The Tax Man Reapeth – Why I’m Practicing Gratitude

Taxes are due TODAY! We never get a refund anymore; we typically end up with a bill to pexels-photo-164527.jpegthe tune of at least a few thousand (on top of the thousands we pay throughout the year) dollars. We paid a lot in taxes this year, like a lot. But, instead of grousing (my first reaction) I have decided to practice gratitude. Why am I grateful to pay oodles of money in taxes to my dear old Uncle Sam who always seems to have his hand out?

  • We are fortunate enough to have good jobs with nice benefits and we can afford it.
  • We like driving on roads, safe bridges, the public education system, public safety services, supporting our veterans, and want to have social security and medicare around when we need it.
  • We love being outside hiking, biking, and otherwise enjoying our National Parks and breathing fresh air and swimming in clear waters.

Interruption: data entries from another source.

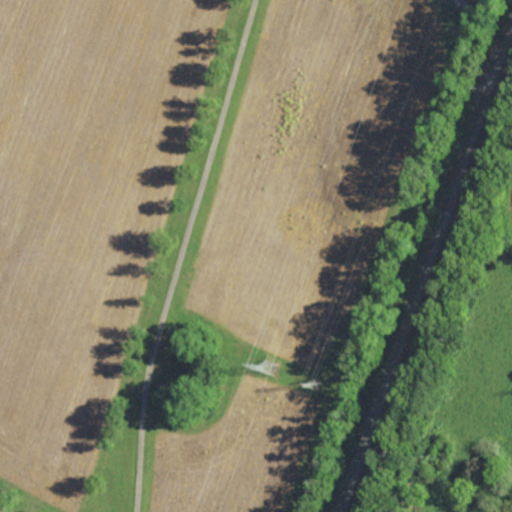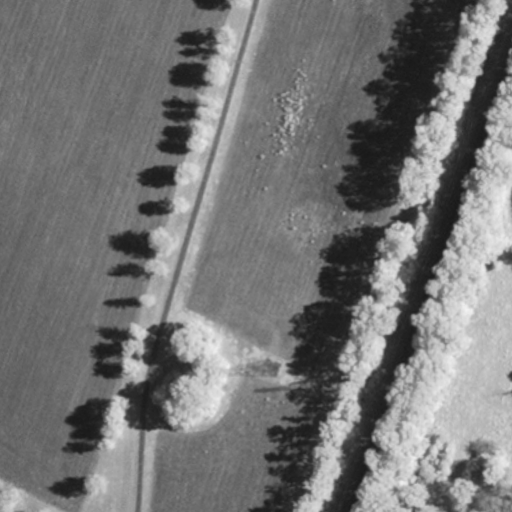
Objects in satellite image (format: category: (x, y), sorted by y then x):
road: (480, 13)
road: (181, 253)
railway: (429, 281)
power tower: (276, 371)
power tower: (314, 386)
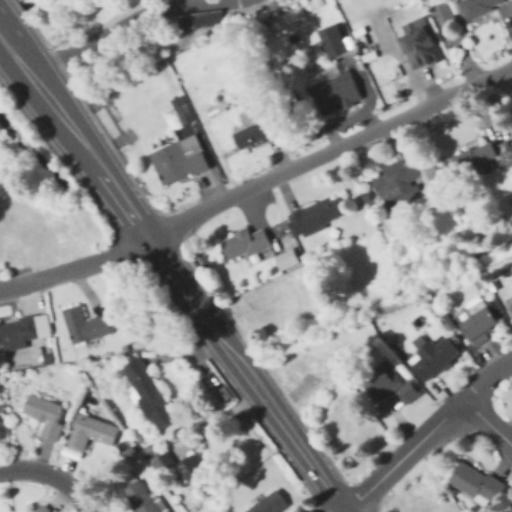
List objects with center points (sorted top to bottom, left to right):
building: (319, 3)
building: (475, 6)
building: (477, 7)
building: (447, 8)
building: (447, 11)
building: (286, 16)
building: (256, 26)
road: (122, 28)
building: (360, 33)
building: (331, 39)
building: (334, 42)
building: (418, 42)
building: (421, 47)
road: (17, 55)
building: (332, 89)
building: (335, 90)
building: (219, 104)
building: (183, 116)
building: (256, 126)
building: (251, 127)
building: (484, 155)
building: (479, 157)
building: (178, 158)
building: (178, 162)
building: (397, 180)
building: (406, 180)
road: (257, 183)
building: (315, 214)
building: (318, 215)
building: (243, 241)
building: (246, 242)
building: (285, 257)
building: (208, 262)
road: (189, 293)
building: (509, 302)
building: (510, 302)
building: (396, 305)
building: (274, 309)
building: (84, 324)
building: (87, 324)
building: (478, 324)
building: (481, 325)
building: (22, 329)
building: (453, 329)
building: (25, 331)
building: (125, 347)
building: (433, 356)
building: (48, 357)
building: (337, 357)
building: (436, 358)
building: (301, 364)
road: (485, 377)
building: (379, 380)
building: (381, 380)
building: (407, 390)
building: (410, 390)
building: (148, 393)
building: (149, 393)
building: (224, 394)
building: (44, 414)
building: (46, 415)
road: (487, 422)
building: (342, 427)
building: (346, 427)
building: (1, 431)
building: (89, 431)
building: (92, 432)
road: (403, 454)
building: (163, 461)
building: (192, 469)
road: (52, 475)
building: (474, 482)
building: (475, 482)
building: (440, 486)
building: (142, 498)
building: (145, 498)
building: (430, 502)
building: (267, 503)
building: (270, 503)
building: (452, 507)
building: (41, 508)
building: (44, 509)
building: (508, 509)
road: (342, 510)
road: (346, 510)
building: (510, 510)
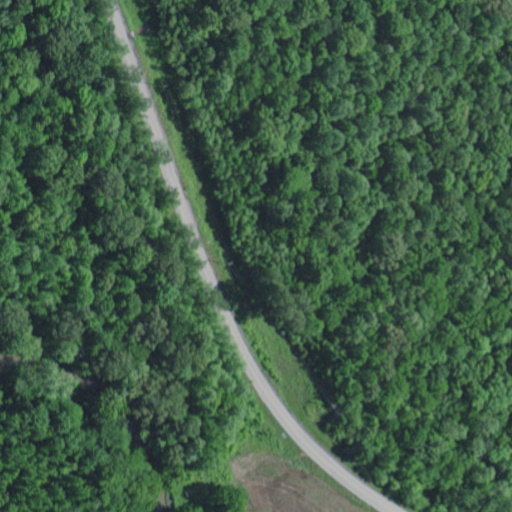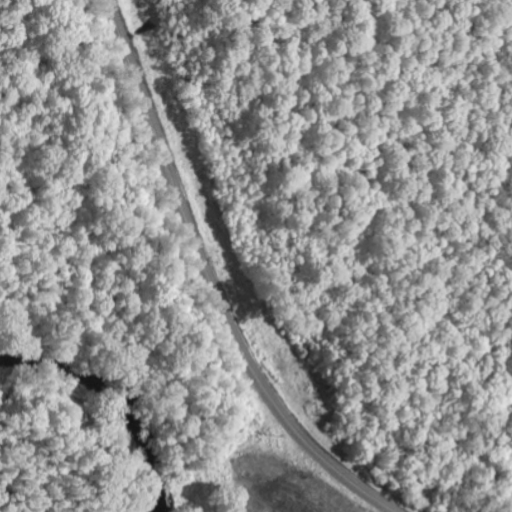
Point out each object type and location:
road: (212, 282)
river: (116, 398)
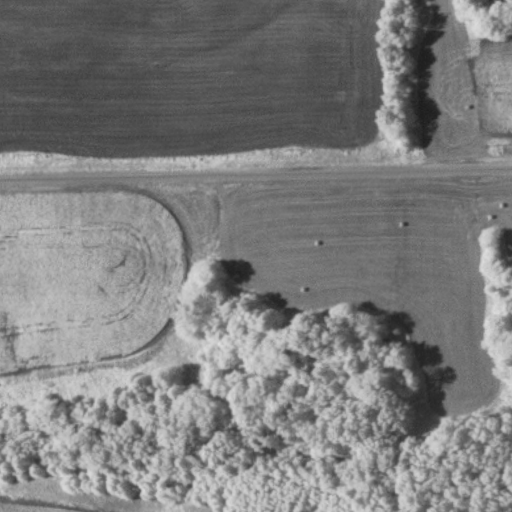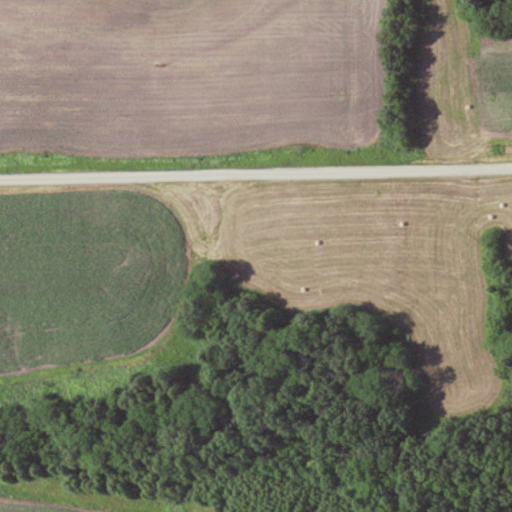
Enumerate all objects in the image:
road: (256, 179)
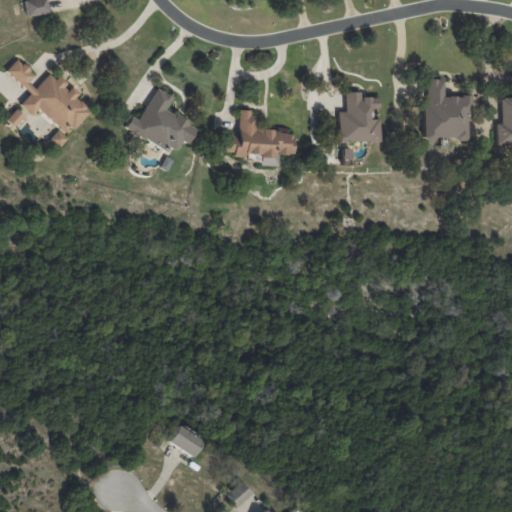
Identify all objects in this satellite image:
road: (445, 1)
road: (394, 5)
building: (34, 7)
road: (330, 25)
road: (113, 43)
road: (486, 51)
building: (48, 98)
building: (443, 112)
building: (13, 117)
building: (355, 119)
building: (503, 122)
building: (158, 123)
building: (55, 138)
building: (255, 140)
road: (91, 301)
building: (182, 441)
building: (236, 493)
road: (136, 500)
building: (262, 510)
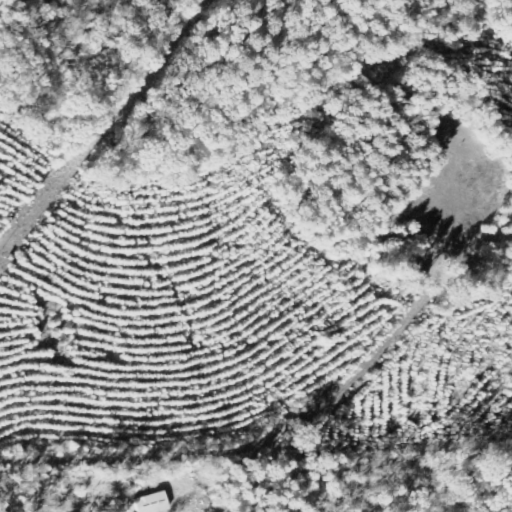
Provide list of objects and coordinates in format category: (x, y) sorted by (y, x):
building: (156, 502)
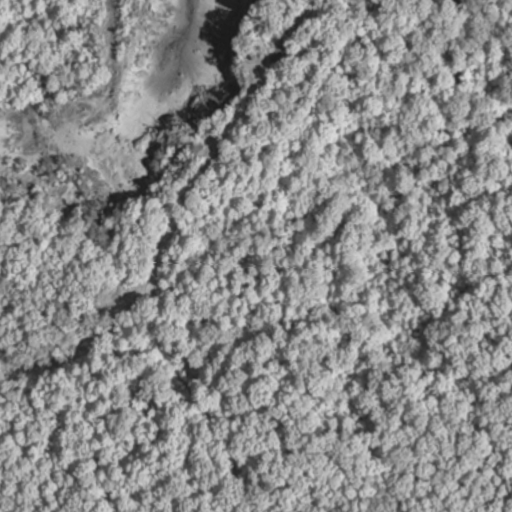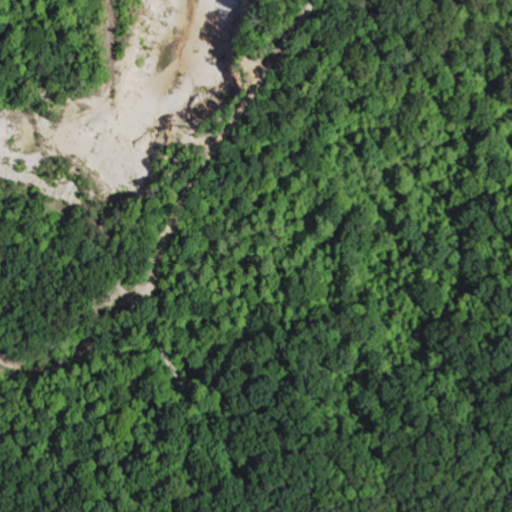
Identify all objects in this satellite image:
road: (166, 248)
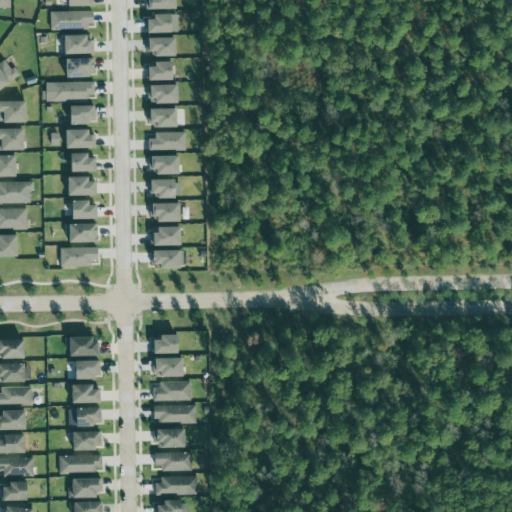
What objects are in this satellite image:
building: (81, 3)
building: (5, 4)
building: (162, 5)
building: (72, 20)
building: (161, 25)
building: (79, 45)
building: (162, 46)
building: (82, 66)
building: (162, 70)
building: (7, 74)
building: (68, 91)
building: (164, 93)
building: (14, 111)
building: (83, 113)
building: (164, 116)
building: (81, 137)
building: (13, 138)
building: (169, 141)
building: (83, 162)
building: (166, 164)
building: (9, 165)
building: (84, 186)
building: (164, 187)
building: (16, 192)
building: (84, 209)
building: (167, 211)
building: (14, 218)
building: (83, 232)
building: (168, 235)
building: (9, 244)
road: (124, 255)
building: (80, 256)
building: (169, 258)
road: (419, 277)
road: (164, 300)
road: (420, 303)
building: (167, 344)
building: (83, 345)
building: (13, 348)
building: (170, 366)
building: (89, 369)
building: (14, 372)
building: (173, 391)
building: (88, 394)
building: (16, 396)
building: (176, 414)
building: (85, 416)
building: (14, 420)
building: (172, 438)
building: (88, 440)
building: (14, 444)
building: (175, 461)
building: (80, 464)
building: (17, 466)
building: (178, 485)
building: (86, 488)
building: (16, 491)
building: (86, 506)
building: (172, 506)
building: (18, 509)
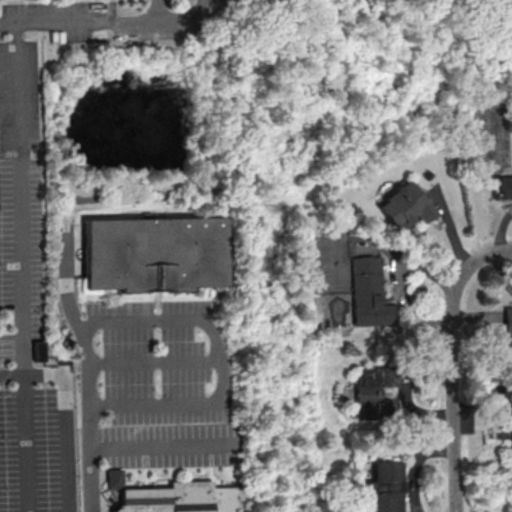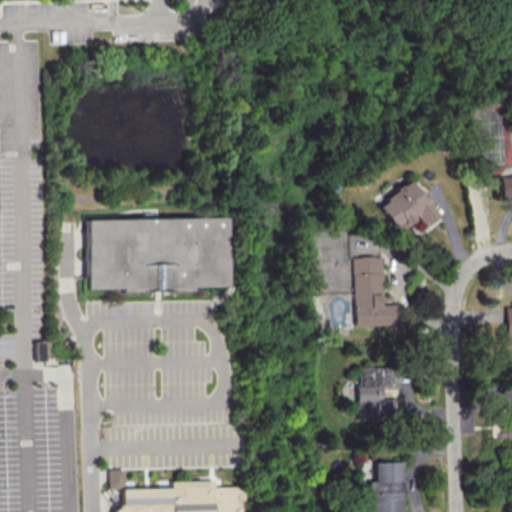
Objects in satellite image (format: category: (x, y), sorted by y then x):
road: (202, 2)
road: (186, 16)
road: (88, 20)
road: (456, 129)
building: (505, 186)
building: (403, 205)
building: (153, 253)
building: (151, 255)
building: (367, 293)
building: (507, 326)
building: (39, 350)
road: (23, 359)
road: (153, 360)
road: (218, 363)
road: (451, 363)
road: (89, 366)
building: (369, 396)
building: (510, 435)
road: (162, 445)
building: (113, 478)
building: (384, 488)
building: (172, 495)
building: (180, 498)
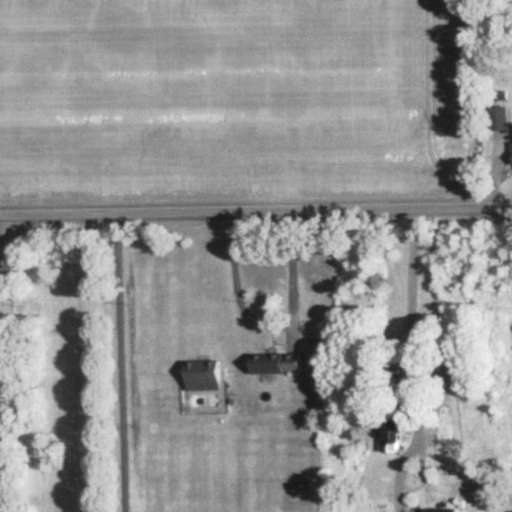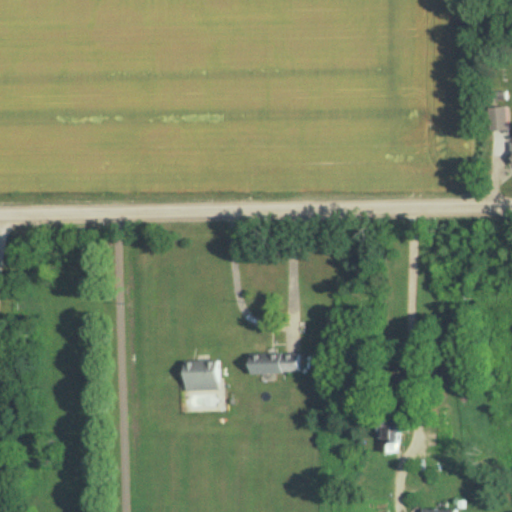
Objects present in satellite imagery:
building: (499, 110)
road: (256, 205)
road: (274, 324)
road: (411, 358)
road: (119, 360)
building: (275, 363)
building: (202, 375)
building: (391, 435)
building: (440, 510)
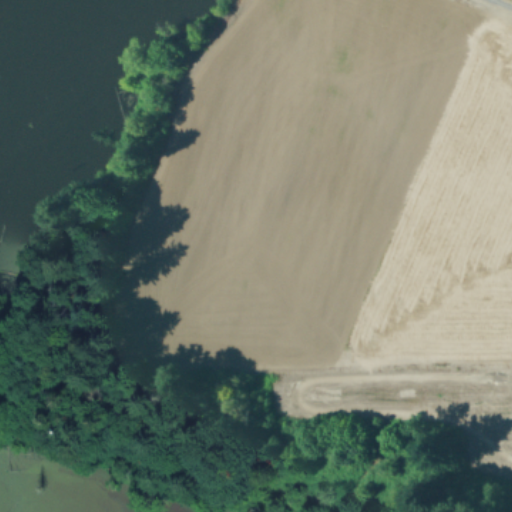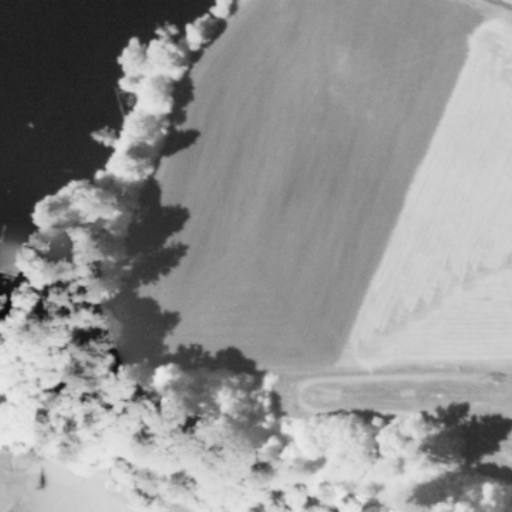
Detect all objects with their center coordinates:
crop: (349, 220)
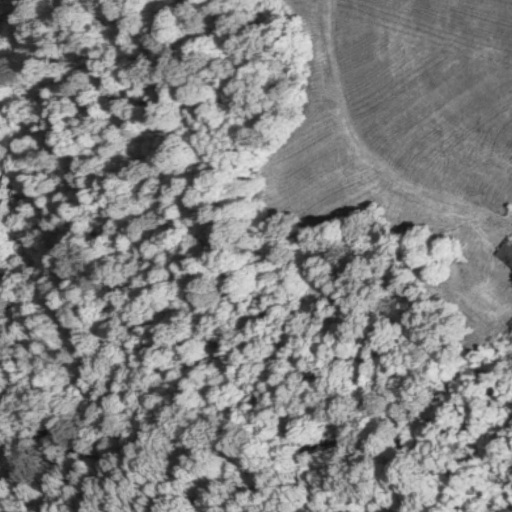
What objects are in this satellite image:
building: (506, 250)
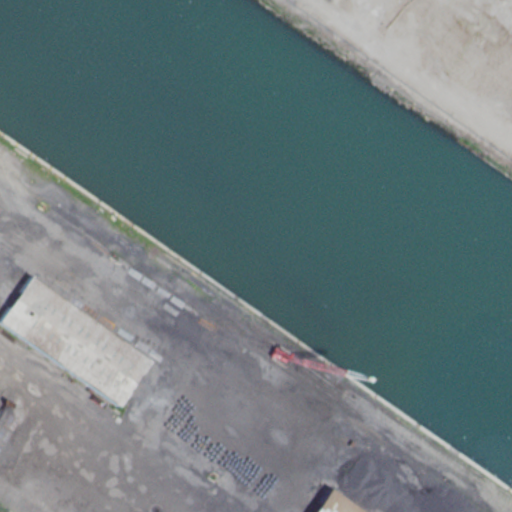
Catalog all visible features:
building: (70, 340)
building: (327, 504)
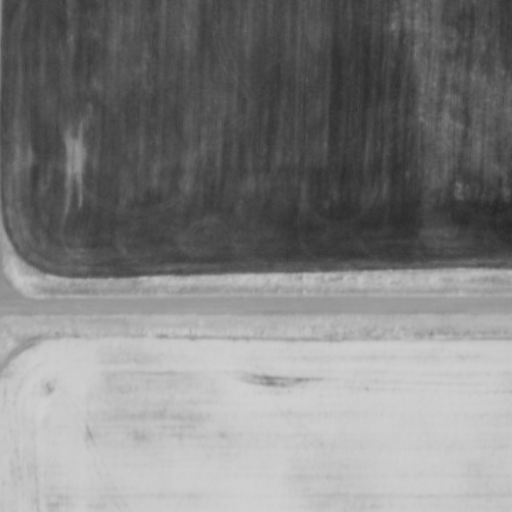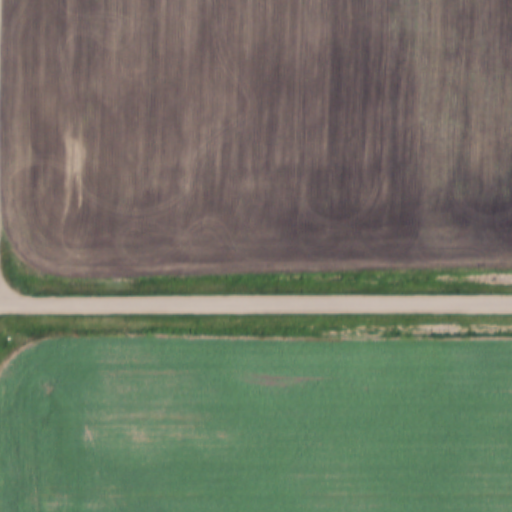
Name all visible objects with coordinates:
road: (4, 85)
road: (256, 304)
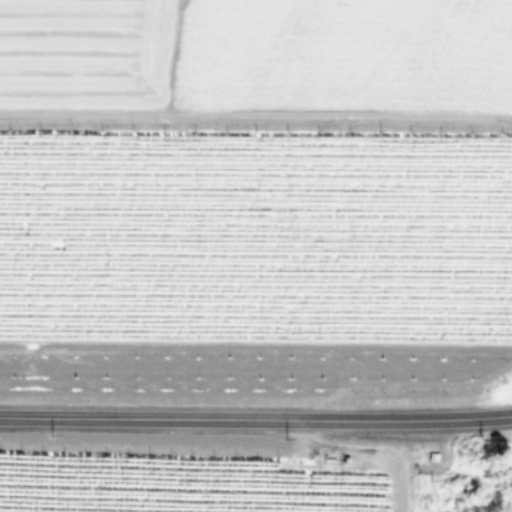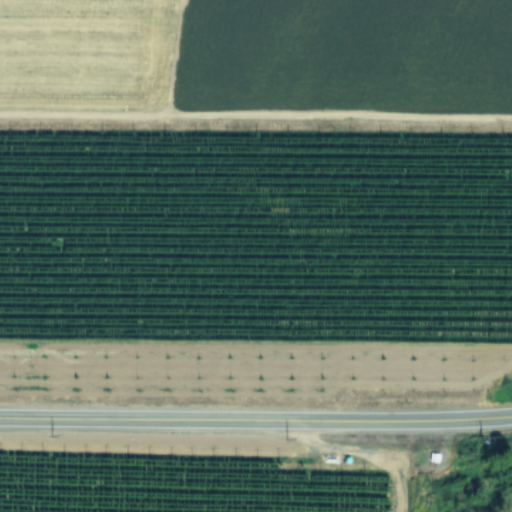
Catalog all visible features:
crop: (256, 63)
road: (256, 418)
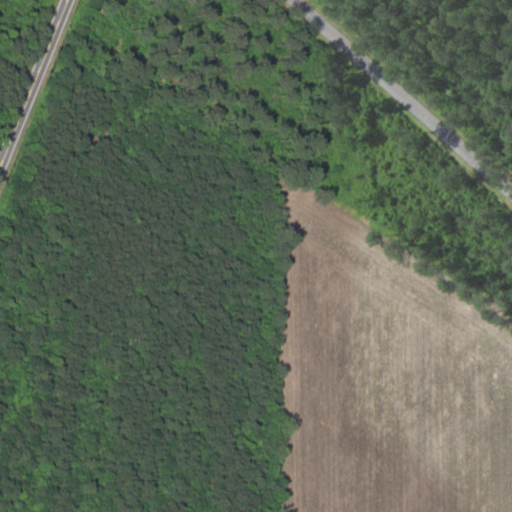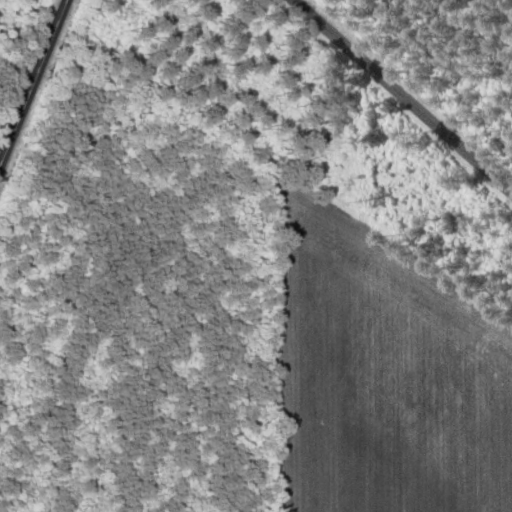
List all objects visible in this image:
road: (31, 79)
road: (399, 98)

Where does the federal tax money go anyway? 

  • 24% Social Security
    • This is the largest piece of the tax puzzle. Right now the Boomers have begun collecting on this, and I want to make sure I will have access to at least a portion of my investment.
  • 15% Medicare
    • Medical care is a right. I don’t care what anyone says. No one should go broke due to a medical condition. Medicare covers our older population, and I’ll happily pay this knowing it’s there for me if I have the good fortune of aging.
  • 15% Defense
    • This is a large portion of our budget. Sometimes, I think we’ve involved ourselves in conflicts we don’t have any business to. However, defense is important and when we are altruistic in defending the human condition I’m grateful we’re ready.
  • 13% Health
    • Aid programs for low to mid-income families that aren’t part of Medicare or Social Security. Things like Medicaid, Children’s Health Insurance Program (CHIP), and more are covered in this area. Healthcare and healthcare programs should be available to everyone.
  • 13% Income Security
    • Federal employee retirement (this one is dear to me for selfish reasons) and disability, food and housing assistance, and other programs to keep the most vulnerable in our society stable. Many of these programs are politicized, but if you, or someone you care for, needs these programs it’s comforting to know they are there.
  • 6% Net Interest
    • We have debt, and like individuals with debt – debt costs money. About 6% of your tax bill will go to paying on our debt.
  • 6% Other
    • A zillion other programs that are worthy of our money (think National Parks, NASA, public broadcasting, foreign aid, and others)
  • 5% Veterans Benefits
    • Vets deserve every penny of this. Take. My. Money.
  • 3% Education
    • I would gladly pay more to ensure education equality across states and income classes. The better educated our future generations are, the better we will all be.

There is a lot of political conversation/rhetoric over some programs that offer a lot of assistance to people in need. Can we cut some spending? Sure. But, perhaps not on the backs of those who need it the most, and earn the least. If my family needs to pay more to help those that receive less, I support that. As long as those in charge of the purse strings can make good choices. In comparison with other well-developed countries, our tax burden is small. While it is true that not every person who receives an entitlement from the government for assistance is a good person having a bad run of luck; conversely, not everyone who earns/inherits/receives/wins a vast sum of money and avoids a lot of taxes is a good person either.  If we all just gave a little more to ensure every person in the United States has access to basic human needs, we’d all be a little better off and more collectively compassionate. So, today, as I write this check to Uncle Sam, I’m going to be grateful that I’m able to.

In this world nothing can be said to be certain, except death and taxes.